* **WHAT IS EXPECTED**: Give the records again, every one, exactly.

[Dataset entries]
------------------------------

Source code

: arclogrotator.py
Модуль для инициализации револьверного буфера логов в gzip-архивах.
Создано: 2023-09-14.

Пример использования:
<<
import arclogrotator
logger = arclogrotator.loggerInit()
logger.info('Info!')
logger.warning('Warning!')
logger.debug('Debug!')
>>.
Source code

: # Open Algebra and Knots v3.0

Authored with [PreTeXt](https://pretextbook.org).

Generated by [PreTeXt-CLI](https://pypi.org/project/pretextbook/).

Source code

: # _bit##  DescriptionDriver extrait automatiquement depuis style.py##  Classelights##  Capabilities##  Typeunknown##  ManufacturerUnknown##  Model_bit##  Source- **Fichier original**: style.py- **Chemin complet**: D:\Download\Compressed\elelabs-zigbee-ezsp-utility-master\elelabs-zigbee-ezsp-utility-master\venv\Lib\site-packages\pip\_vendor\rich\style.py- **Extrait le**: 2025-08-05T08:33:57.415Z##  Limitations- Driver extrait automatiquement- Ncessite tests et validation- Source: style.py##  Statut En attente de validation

------------------------------

* **EXERCISE OUTPUT**:
Source code

: arclogrotator.py
Модуль для инициализации револьверного буфера логов в gzip-архивах.
Создано: 2023-09-14.

Пример использования:
<<
import arclogrotator
logger = arclogrotator.loggerInit()
logger.info('Info!')
logger.warning('Warning!')
logger.debug('Debug!')
>>.
Source code

: # Open Algebra and Knots v3.0

Authored with [PreTeXt](https://pretextbook.org).

Generated by [PreTeXt-CLI](https://pypi.org/project/pretextbook/).

Source code

: # _bit##  DescriptionDriver extrait automatiquement depuis style.py##  Classelights##  Capabilities##  Typeunknown##  ManufacturerUnknown##  Model_bit##  Source- **Fichier original**: style.py- **Chemin complet**: D:\Download\Compressed\elelabs-zigbee-ezsp-utility-master\elelabs-zigbee-ezsp-utility-master\venv\Lib\site-packages\pip\_vendor\rich\style.py- **Extrait le**: 2025-08-05T08:33:57.415Z##  Limitations- Driver extrait automatiquement- Ncessite tests et validation- Source: style.py##  Statut En attente de validation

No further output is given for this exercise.